Paper on leave-one-out cross validation available

Thu Feb 6 15:25:58 EST 1997

The following paper is now available in compressed postscript
format at http://www.research.att.com/~mkearns under the
"Model Selection/Complexity Regularization" section of my
publications.

Algorithmic Stability and Sanity-Check Bounds
for Leave-One-Out Cross-Validation

Michael Kearns (AT&T Labs) and Dana Ron (MIT)

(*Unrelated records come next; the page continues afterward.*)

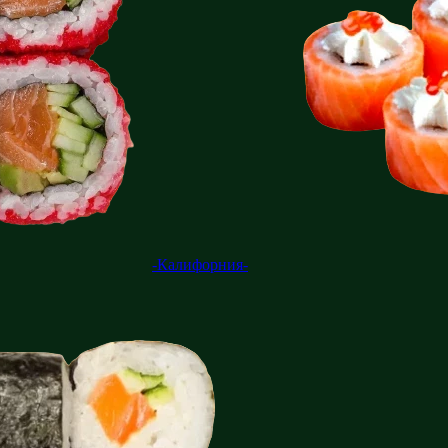
-Калифорния-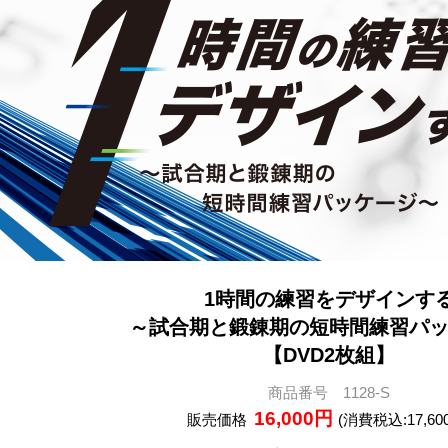
1時間の練習をデザインす
～試合期と鍛錬期の短時間練習パ
【DVD2枚組】
商品番号 1128-S
16,000円
販売価格
(消費税込:17,60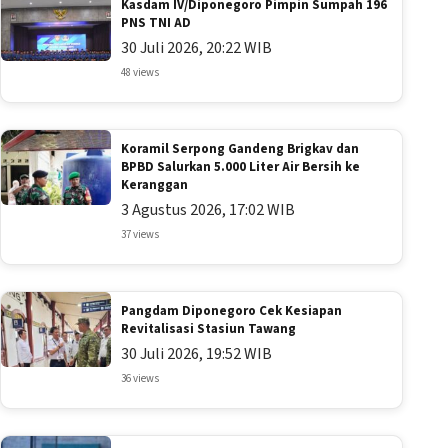
Kasdam IV/Diponegoro Pimpin Sumpah 196
PNS TNI AD
30 Juli 2026, 20:22 WIB
48 views
Koramil Serpong Gandeng Brigkav dan
BPBD Salurkan 5.000 Liter Air Bersih ke
Keranggan
3 Agustus 2026, 17:02 WIB
37 views
Pangdam Diponegoro Cek Kesiapan
Revitalisasi Stasiun Tawang
30 Juli 2026, 19:52 WIB
36 views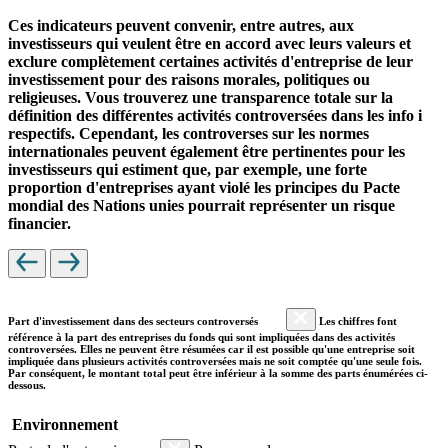
Ces indicateurs peuvent convenir, entre autres, aux
investisseurs qui veulent être en accord avec leurs valeurs et
exclure complètement certaines activités d'entreprise de leur
investissement pour des raisons morales, politiques ou
religieuses. Vous trouverez une transparence totale sur la
définition des différentes activités controversées dans les info i
respectifs. Cependant, les controverses sur les normes
internationales peuvent également être pertinentes pour les
investisseurs qui estiment que, par exemple, une forte
proportion d'entreprises ayant violé les principes du Pacte
mondial des Nations unies pourrait représenter un risque
financier.
Part d'investissement dans des secteurs controversés
Les chiffres font
référence à la part des entreprises du fonds qui sont impliquées dans des activités
controversées. Elles ne peuvent être résumées car il est possible qu'une entreprise soit
impliquée dans plusieurs activités controversées mais ne soit comptée qu'une seule fois.
Par conséquent, le montant total peut être inférieur à la somme des parts énumérées ci-
dessous.
Environnement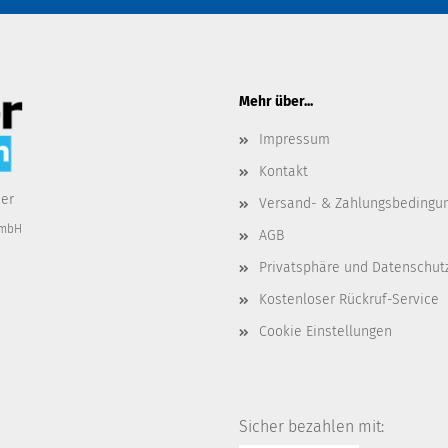
Mehr über...
Impressum
Kontakt
der
Versand- & Zahlungsbedingu
GmbH
AGB
Privatsphäre und Datenschut
Kostenloser Rückruf-Service
Cookie Einstellungen
Sicher bezahlen mit: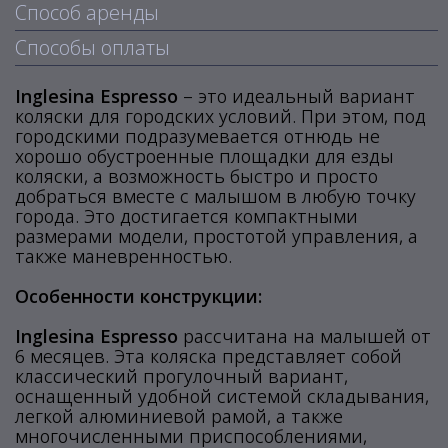
Способ аренды
Способы оплаты
Inglesina Espresso
– это идеальный вариант
коляски для городских условий. При этом, под
городскими подразумевается отнюдь не
хорошо обустроенные площадки для езды
коляски, а возможность быстро и просто
добраться вместе с малышом в любую точку
города. Это достигается компактными
размерами модели, простотой управления, а
также маневренностью.
Особенности конструкции:
Inglesina Espresso
рассчитана на малышей от
6 месяцев. Эта коляска представляет собой
классический прогулочный вариант,
оснащенный удобной системой складывания,
легкой алюминиевой рамой, а также
многочисленными приспособлениями,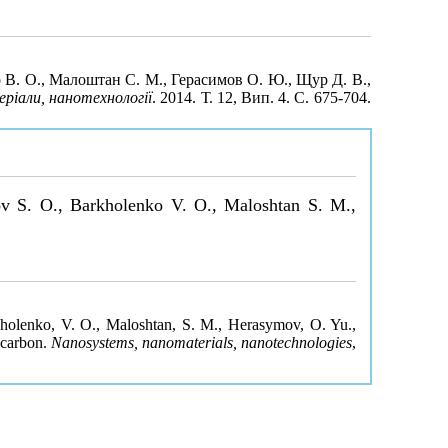
ко В. О., Малоштан С. М., Герасимов О. Ю., Щур Д. В.,
ріали, нанотехнології
. 2014. Т. 12, Вип. 4. С. 675-704.
ov S. O., Barkholenko V. O., Maloshtan S. M.,
rkholenko, V. O., Maloshtan, S. M., Herasymov, O. Yu.,
 carbon.
Nanosystems, nanomaterials, nanotechnologies
,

In this paper we prove "sanity-check" bounds for the error of the 
leave-one-out cross-validation estimate of the generalization error:
that is, bounds showing that the worst-case error of this estimate
is not much worse than that of the training error estimate. The name
sanity-check refers to the fact that although we often expect the
leave-one-out estimate to perform considerably better than the training 
error estimate, we are here only seeking assurance that its performance 
will not be considerably worse. Perhaps surprisingly, such assurance
has been given only for rather limited cases in the prior literature on 
cross-validation.

Any nontrivial bound on the error of leave-one-out must rely on some
notion of algorithmic stability. Previous bounds relied on the rather 
strong notion of hypothesis stability, whose application was primarily 
limited to nearest-neighbor and other local algorithms. Here we introduce 
the new and weaker notion of error stability, and apply it to obtain
sanity-check bounds for leave-one-out for other classes of learning 
algorithms, including training error minimization procedures and Bayesian 
algorithms. We also provide lower bounds demonstrating the necessity of 
error stability for proving bounds on the error of the leave-one-out 
estimate, and the fact that for training error minimization algorithms,
in the worst case such bounds must still depend on the Vapnik-Chervonenkis 
dimension of the hypothesis class.